Early Cistophoric Tetradrachm with Leopard

Updated: Dec 13, 2020

“The cistophorus, with its writhing serpents and over-elaborate ornamentation, is perhaps the ugliest coin in the Greek series. Collectors have tended to pass it by, and, maybe in consequence, it has not yet yielded to the historian all the nourishment which he might extract from it.”

-Robinson, E. (1954). CISTOPHORI IN THE NAME OF KING EUMENES. The Numismatic Chronicle and Journal of the Royal Numismatic Society, 14(44), 1-8.


Although I happily use digital resources, I do enjoy a nice hardcover book...The Early Cistophoric Coinage by Fred S. Kleiner and Sydney P. Noe, ANS, NY, 1977 arrived in the mail today - a bargain, barely used, for $20 and a complement on the shelf to Metcalf Later Republican Cistophori. Here's the Early Cistophoric coin that came a few days earlier - not quite as good a bargain.
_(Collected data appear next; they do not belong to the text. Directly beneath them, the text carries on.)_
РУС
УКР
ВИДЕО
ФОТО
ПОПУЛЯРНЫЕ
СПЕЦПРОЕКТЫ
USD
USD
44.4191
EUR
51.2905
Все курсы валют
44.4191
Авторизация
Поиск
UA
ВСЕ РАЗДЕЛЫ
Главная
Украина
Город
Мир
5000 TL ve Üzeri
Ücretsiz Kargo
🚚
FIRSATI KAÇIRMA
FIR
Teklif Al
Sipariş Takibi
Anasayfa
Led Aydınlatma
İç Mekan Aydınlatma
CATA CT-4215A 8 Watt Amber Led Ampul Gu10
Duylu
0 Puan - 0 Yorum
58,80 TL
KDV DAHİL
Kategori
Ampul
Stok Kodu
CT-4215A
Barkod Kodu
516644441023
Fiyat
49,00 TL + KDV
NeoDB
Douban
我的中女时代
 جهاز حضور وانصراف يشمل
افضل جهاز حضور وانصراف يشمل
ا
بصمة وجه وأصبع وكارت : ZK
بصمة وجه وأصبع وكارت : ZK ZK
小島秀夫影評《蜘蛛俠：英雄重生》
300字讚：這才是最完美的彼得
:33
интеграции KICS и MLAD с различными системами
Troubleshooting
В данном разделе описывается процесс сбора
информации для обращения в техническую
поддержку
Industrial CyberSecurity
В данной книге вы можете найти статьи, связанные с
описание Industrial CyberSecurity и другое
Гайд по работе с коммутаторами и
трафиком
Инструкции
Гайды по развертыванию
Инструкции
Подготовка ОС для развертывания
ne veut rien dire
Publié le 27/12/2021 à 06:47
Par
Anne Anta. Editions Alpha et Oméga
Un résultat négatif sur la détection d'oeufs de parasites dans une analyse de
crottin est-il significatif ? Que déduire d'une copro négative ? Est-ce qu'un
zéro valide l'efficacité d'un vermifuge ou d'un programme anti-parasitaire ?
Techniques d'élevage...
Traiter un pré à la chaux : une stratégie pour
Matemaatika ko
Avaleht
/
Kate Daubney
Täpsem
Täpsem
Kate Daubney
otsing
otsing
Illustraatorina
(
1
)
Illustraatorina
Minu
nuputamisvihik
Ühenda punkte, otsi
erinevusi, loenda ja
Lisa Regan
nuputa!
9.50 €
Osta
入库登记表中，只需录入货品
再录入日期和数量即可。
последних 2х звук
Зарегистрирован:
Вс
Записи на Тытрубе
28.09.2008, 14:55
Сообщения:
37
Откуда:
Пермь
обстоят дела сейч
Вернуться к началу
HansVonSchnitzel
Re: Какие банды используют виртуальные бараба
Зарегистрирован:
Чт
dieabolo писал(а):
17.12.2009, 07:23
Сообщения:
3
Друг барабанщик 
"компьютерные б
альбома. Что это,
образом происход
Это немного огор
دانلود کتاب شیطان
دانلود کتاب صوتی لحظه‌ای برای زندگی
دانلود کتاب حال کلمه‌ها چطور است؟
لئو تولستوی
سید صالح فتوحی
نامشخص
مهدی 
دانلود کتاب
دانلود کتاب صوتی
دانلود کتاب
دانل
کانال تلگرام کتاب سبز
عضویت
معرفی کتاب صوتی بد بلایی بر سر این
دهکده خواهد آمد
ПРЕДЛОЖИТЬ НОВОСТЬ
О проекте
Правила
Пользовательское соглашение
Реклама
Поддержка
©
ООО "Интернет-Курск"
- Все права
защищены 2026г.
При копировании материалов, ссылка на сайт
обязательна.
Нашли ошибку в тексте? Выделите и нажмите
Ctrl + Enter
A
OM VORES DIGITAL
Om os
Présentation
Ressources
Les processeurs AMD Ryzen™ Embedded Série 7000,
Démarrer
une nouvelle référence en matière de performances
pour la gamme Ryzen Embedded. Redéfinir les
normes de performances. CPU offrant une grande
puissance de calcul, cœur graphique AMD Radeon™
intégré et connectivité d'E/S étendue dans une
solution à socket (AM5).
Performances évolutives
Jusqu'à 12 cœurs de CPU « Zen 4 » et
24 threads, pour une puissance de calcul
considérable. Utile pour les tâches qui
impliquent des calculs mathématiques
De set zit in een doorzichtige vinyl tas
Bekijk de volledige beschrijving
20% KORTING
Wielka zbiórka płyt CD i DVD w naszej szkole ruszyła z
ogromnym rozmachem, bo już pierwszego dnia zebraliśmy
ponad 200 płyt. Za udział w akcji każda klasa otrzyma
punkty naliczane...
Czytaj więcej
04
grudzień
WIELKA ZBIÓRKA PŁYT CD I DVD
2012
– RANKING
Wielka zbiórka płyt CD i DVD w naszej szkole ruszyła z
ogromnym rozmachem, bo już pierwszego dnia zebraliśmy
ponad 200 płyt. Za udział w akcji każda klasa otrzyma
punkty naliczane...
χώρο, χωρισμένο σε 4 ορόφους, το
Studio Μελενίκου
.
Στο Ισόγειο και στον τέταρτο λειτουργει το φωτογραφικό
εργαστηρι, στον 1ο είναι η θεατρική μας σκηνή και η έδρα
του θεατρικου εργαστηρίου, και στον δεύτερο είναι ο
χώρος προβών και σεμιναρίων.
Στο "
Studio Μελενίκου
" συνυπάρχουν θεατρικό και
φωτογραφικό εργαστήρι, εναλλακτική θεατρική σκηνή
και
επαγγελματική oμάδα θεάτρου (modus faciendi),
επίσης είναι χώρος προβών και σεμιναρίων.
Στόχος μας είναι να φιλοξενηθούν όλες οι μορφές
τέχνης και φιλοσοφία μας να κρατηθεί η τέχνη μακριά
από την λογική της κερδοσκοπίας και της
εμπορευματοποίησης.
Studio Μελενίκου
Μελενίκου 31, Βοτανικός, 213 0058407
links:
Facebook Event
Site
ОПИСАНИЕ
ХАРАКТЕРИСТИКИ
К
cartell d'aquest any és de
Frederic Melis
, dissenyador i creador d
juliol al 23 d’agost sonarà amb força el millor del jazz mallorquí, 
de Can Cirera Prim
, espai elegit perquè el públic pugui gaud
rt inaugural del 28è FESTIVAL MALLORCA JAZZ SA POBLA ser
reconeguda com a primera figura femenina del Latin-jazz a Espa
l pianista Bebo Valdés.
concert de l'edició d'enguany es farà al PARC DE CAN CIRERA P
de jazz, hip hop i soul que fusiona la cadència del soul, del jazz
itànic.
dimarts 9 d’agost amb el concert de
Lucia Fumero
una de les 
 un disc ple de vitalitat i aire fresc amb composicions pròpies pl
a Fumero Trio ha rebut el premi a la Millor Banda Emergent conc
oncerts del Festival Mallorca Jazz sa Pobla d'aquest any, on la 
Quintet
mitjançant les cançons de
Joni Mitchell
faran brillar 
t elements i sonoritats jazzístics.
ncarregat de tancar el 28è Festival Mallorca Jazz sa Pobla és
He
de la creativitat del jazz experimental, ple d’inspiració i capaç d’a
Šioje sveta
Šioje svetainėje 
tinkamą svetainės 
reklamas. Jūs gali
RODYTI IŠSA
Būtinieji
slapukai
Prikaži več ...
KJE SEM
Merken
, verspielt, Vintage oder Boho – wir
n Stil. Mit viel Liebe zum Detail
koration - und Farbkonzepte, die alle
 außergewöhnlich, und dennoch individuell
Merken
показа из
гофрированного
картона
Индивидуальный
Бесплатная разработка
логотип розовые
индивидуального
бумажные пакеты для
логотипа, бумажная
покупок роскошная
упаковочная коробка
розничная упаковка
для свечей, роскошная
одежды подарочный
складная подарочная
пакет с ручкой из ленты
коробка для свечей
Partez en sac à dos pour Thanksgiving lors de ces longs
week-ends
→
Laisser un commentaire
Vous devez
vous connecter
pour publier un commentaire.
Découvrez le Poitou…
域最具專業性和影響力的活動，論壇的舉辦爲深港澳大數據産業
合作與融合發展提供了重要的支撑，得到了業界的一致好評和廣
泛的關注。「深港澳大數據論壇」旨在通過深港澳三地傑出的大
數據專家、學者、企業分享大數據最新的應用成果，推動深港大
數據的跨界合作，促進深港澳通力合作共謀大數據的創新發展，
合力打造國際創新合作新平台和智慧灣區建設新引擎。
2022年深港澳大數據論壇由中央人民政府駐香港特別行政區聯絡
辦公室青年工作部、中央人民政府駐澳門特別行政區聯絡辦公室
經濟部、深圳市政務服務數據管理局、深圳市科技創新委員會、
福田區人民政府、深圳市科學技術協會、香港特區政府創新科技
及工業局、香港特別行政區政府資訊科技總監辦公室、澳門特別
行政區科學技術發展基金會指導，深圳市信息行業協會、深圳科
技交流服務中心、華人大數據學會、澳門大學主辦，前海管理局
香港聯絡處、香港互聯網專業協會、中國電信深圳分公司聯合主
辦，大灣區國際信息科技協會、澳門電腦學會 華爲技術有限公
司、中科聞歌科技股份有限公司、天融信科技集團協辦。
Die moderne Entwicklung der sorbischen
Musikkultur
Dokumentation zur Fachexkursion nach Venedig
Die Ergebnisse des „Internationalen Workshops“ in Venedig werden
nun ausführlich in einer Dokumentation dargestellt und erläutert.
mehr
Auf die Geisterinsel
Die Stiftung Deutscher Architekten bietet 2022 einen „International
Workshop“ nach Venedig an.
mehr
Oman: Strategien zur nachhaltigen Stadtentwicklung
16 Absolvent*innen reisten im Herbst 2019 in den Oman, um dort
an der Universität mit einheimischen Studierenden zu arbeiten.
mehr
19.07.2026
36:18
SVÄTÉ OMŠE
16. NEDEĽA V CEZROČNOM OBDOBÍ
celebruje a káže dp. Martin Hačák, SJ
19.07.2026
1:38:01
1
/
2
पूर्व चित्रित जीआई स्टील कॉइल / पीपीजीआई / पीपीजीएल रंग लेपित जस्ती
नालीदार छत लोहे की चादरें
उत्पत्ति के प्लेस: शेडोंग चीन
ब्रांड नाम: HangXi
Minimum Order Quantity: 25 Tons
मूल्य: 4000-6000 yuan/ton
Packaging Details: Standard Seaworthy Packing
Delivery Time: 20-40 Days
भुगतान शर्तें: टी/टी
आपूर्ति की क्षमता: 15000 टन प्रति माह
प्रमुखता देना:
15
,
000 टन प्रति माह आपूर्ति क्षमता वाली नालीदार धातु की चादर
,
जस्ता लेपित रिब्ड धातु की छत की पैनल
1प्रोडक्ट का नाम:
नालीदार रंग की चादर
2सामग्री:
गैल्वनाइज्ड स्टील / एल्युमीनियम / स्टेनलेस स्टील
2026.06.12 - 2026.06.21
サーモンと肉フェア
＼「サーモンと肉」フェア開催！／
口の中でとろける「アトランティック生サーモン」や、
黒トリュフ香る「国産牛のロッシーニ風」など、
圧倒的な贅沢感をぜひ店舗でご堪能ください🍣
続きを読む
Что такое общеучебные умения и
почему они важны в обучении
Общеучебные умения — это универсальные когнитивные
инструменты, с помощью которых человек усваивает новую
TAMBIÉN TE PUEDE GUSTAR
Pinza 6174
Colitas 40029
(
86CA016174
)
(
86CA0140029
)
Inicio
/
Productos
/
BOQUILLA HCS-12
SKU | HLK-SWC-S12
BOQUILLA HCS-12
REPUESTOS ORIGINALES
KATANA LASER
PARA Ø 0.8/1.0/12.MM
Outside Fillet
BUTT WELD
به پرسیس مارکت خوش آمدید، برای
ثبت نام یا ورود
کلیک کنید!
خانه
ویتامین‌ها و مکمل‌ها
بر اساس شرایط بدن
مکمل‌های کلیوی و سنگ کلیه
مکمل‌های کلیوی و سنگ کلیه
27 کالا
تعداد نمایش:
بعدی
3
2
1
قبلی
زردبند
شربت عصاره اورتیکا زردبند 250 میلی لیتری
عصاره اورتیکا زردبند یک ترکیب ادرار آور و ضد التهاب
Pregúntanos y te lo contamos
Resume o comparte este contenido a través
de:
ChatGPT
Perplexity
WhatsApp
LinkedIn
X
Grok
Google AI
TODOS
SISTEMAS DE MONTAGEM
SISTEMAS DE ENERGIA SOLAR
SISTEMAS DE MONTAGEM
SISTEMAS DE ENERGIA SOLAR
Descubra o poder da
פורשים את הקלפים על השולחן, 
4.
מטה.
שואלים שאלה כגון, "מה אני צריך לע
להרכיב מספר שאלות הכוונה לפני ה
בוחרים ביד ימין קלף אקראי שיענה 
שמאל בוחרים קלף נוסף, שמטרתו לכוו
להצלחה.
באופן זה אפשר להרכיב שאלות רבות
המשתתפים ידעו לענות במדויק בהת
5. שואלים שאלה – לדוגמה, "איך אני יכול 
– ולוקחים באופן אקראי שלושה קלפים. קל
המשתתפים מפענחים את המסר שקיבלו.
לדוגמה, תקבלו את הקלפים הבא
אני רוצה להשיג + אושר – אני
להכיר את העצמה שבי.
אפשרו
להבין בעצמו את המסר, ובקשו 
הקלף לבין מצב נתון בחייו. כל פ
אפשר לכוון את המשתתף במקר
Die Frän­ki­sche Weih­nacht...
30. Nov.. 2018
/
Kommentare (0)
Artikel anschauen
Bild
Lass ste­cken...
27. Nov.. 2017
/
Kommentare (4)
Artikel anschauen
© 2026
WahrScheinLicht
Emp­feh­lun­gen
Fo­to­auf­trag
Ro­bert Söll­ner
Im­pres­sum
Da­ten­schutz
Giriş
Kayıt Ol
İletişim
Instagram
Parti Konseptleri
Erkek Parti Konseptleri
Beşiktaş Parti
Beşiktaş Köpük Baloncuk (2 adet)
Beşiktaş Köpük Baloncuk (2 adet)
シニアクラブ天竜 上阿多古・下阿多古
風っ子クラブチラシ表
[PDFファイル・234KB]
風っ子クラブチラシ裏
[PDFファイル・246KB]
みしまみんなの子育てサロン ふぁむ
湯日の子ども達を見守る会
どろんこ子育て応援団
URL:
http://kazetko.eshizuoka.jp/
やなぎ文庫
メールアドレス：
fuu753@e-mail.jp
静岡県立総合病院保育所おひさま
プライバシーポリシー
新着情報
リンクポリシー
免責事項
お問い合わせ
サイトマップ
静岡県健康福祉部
Obv: Cista mystica with half-open lid, from which a serpent issues to left; all within ivy wreath

Rev: Two coiled serpents with heads erect; between them an ornamental bow-case with strap at right, containing a strung bow. To left, EΦE, head of leopard right

Size: 12.77g 29mm

Ref: Kleiner & Noe: Series 1:1-a p.41

The 1 (as in 1-b) indicates the obverse die and the b indicates the reverse dies. I find it somewhat surprising that all known dies are in fairly brief book - but sure enough my coin is a double die match with the coin on Plate XI. Kleiner (also available online) mentions that as of publication there were only 11 known coins from Ephesus Series 1 & 2.